I am on a privately funded writing, reading, and researching sabbatical for the semester, so unlike the first real Monday a year ago, I don't have a nonsensical meeting to attend. I only had myself and my own agenda. 

It was quiet.

The kind that knows there has been a shift in the atmosphere, someone is not there and won't be back for a while.

It happened after Turkey Day when my youngest son was here with his love heart. I felt a slight vacuum but knew they would be back.

We had a month from holiday-to-holiday of non stop activities - milestone birthday, concerts and concerts, college girl coming home - literally Christmas Eve getting and decorating a tree - to the Epiphany that was also the one year anniversary of the unthinkable. All while Covid decided it wasn't finished sending the message the collective we forgot.

I felt like my body hadn't rested, hadn't stopped.

Me being new to my state, I haven't had a chance to really meet and engage with people to form friendships, not the way my daughter has or my husband. My sorority members and I are playing it safe with Covid, so no gatherings, so I spent most of the time attending to my family.

They have my heart and my love, so I did the things I do for and with them.

We had joyous meals and cakes I made, went out to family outings -safely - and enjoyed the noise of being. A full house of memories and a few flashbacks to when I couldn't even wrap my mind around my youngest one coming of age in the early second decade of a new century. Where did time go?

This holiday season was my first when all five of my children were adults.

I was able to engage with them in a different way.

And in so doing, begin discovering myself, anew.

I'm no longer responsible for anyone's day-to-day everything. Legally, my last daughter is a senior. while she is actually still dependent on us, she has her own time, her own car, and a very long list of activities that made that car necessary for her last year of high school. I don't have to set my writing and research schedule around 2pm when I would leave to pick her up and 3pm when I had to drop her off at her activities or 5pm to pick her up and drop her off for more than ended at 8pm.

Time was given back to me.

What do I do with it?

I have plenty and since I've structured my life to be in rhythm of my early-rising-nature, my to-do is usually over with plenty of daylight left.
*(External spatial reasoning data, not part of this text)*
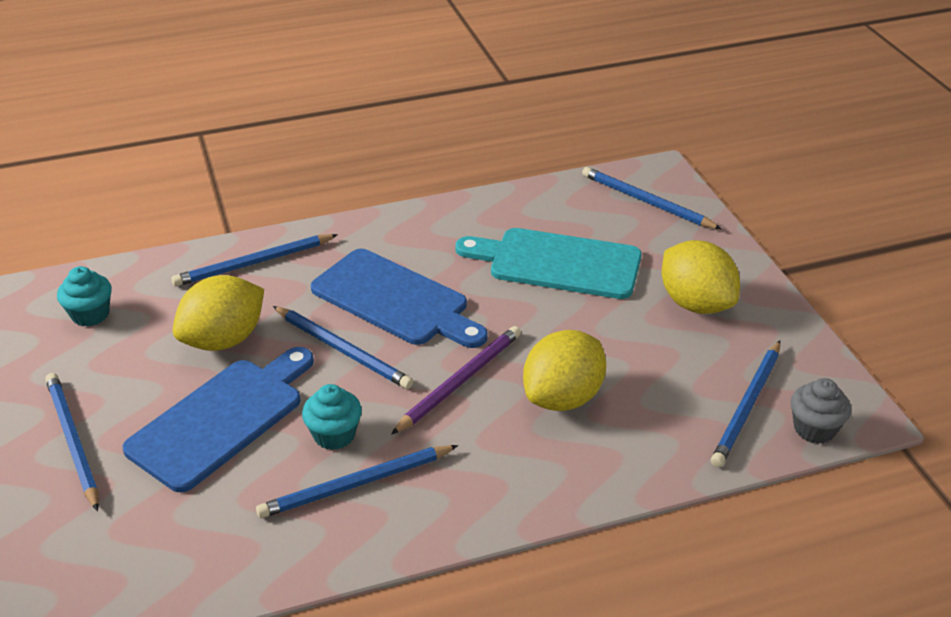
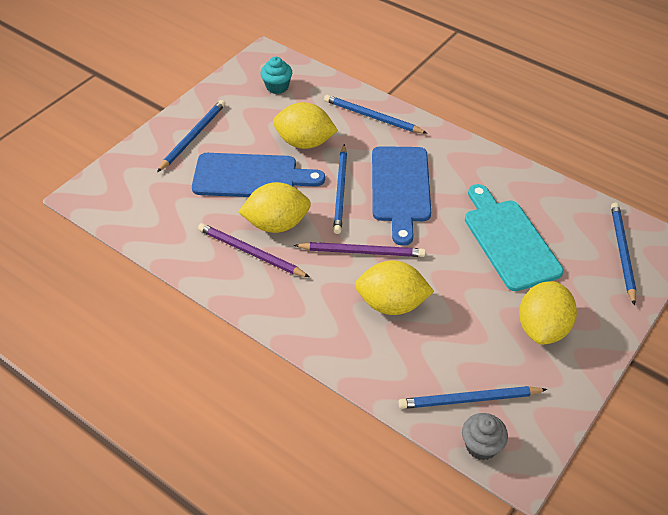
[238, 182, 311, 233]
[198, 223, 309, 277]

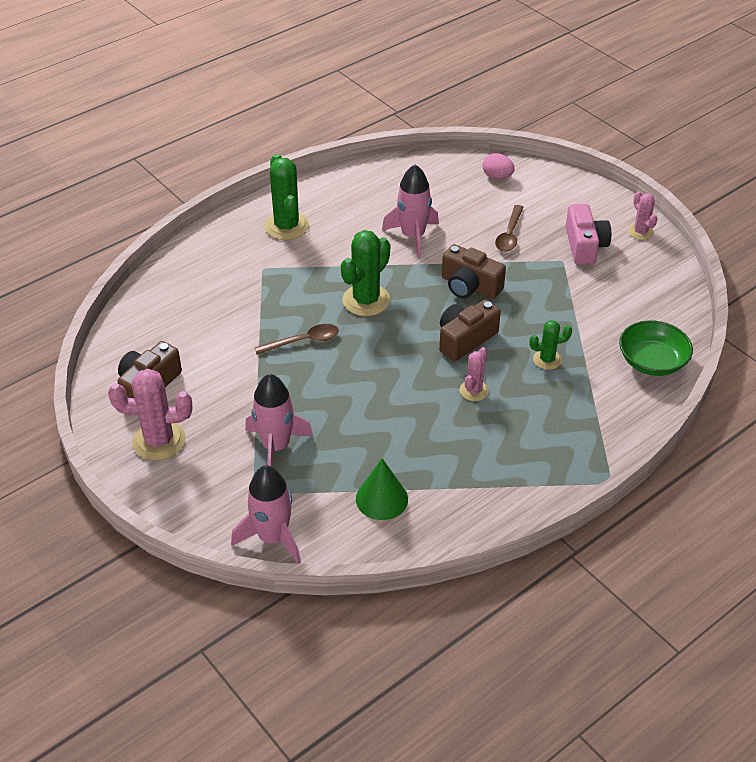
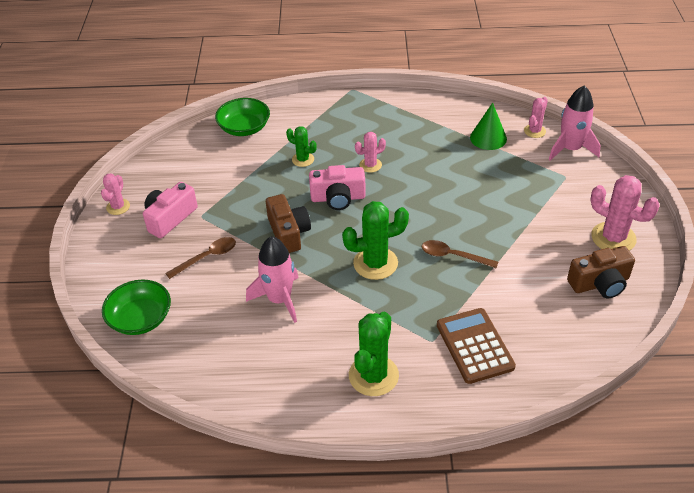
[245, 374, 313, 467] (first image)
[437, 308, 516, 384]
[524, 97, 548, 138]
[102, 280, 171, 335]
[309, 165, 366, 210]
After thirty-five years of parenting and fixing my work life for necessity and not always purpose, I am reaching into those parts of myself waiting for me to hear her.

So when everyone left this morning, I resisted to urge to be productive, to do something, to prove my worth, to do any of the to-dos that sometimes rattle so much noise on women. 

I chose to stand still, holding my coffee, looking at the closed door to the garage and smiling.

Turning on my heels, I pivoted away from anything that seems like work - washing sheets and blankets after the kids have all left, Monday morning towels, even loading her breakfast plate. I moved away from the love labor that has allowed my family over the past nineteen years to reach into parts of themselves without an obligation in its way. It gave them space to dream.

Dreaming is what had me standing still in my kitchen, looking at the door. Doors that open and doors that close. Emily Dickinson came to mind about dwelling in possibilities.

It briefly had me close my eyes and think would productive thing I could do, after all, that is how we are conditioned. Then, I changed my mind, held my warm creamy latte with lemon and brown sugar, pivoted, and walked upstairs.  I snuggled in my warm comfy bed, surrounded by my items of work and creativity, letting the crisp chill of the falling temperatures invite me further into the recesses of my comforter.

I didn't have to put on clothes yet and didn't have to attend to anyone but me.

Some would call that privilege, others would call that entitled, or even spoiled. 

As a Black woman who used to be up and out of my house by 6am with two toddlers in tow to catch the morning bus before work, I call it - earned.

I'm not sure what will happen in the world around me today as all of us continue to navigate the effects of Covid on everything in our lives, but for one day, I chose to let this Monday be my unspoken and unaccounted for day.

In the quiet still of my unspoken day, all I can hear is my evolution.